Sanofi Pasteur’s global awareness programme for dengue fever, Break Dengue, was announced the winner of the Most Impactful Emerging or Global Initiative award at the eyeforpharma Barcelona Awards.
The decision was made unanimously by a panel of international industry experts and patient advocates. The eyeforpharma Barcelona Awards support pharmaceutical companies who prioritise value for patients and customers.
Break Dengue is a non-profit, open platform that engages with, educates and links together dengue-fighting initiatives worldwide into one, centralised hub.
After analysing worldwide conversations about dengue on Twitter, Sanofi contacted the Bill and Melinda Gates Foundation about a potential worldwide community.
Seven supporting partners from private and public sectors came together to form Break Dengue.
All content comes from an external, independent editorial board and from the public media, creating a neutral non-profit organisation operated by a coalition of partners.
Eyeforpharma chairman Paul Simms said: "What makes Break Dengue unique is the unprecedented level of partnership coming together as one to fight against a disease against which no prevention or cure currently exists."
In its first week alone, Break Dengue had more than 10,000 Facebook followers, reaching 100,000 after three months.
After a year, the programme had 250,000 followers.
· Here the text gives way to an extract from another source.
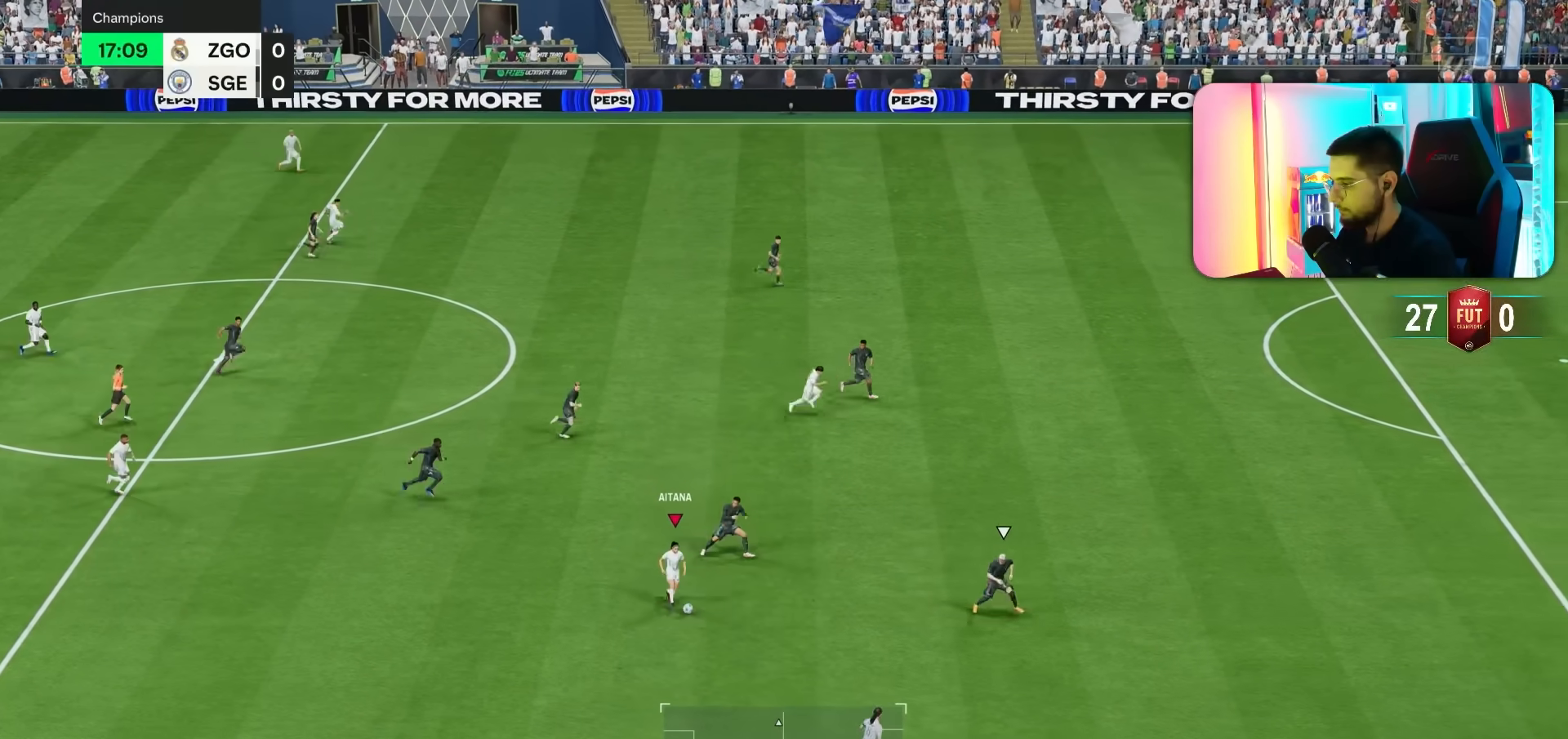
{"dt_ms": 500, "buttons": ["R1"], "left_stick": "down-right", "right_stick": "center", "events": [[400, "R1", "down"]]}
The use of social media to connect voices and initiatives worldwide was what struck the judges the most.
Judge Marco Mohwinckel from Janssen Healthcare Innovation said: "This project has a strong mix of successful ingredients: great concept, smart origination, great leverage of social media, significant reach and strong partnership approach."
Winning projects were selected from hundreds of initiatives from Europe, Middle East, Africa and the Asia-Pacific region. The winners were determined by an international judging panel of senior industry experts and patient advocates.
Mr Simms said: "Break Dengue is the perfect example of identifying a need for something bigger in the fight for disease awareness, and demonstrates an ideal model which could be replicated for so many other diseases across the globe."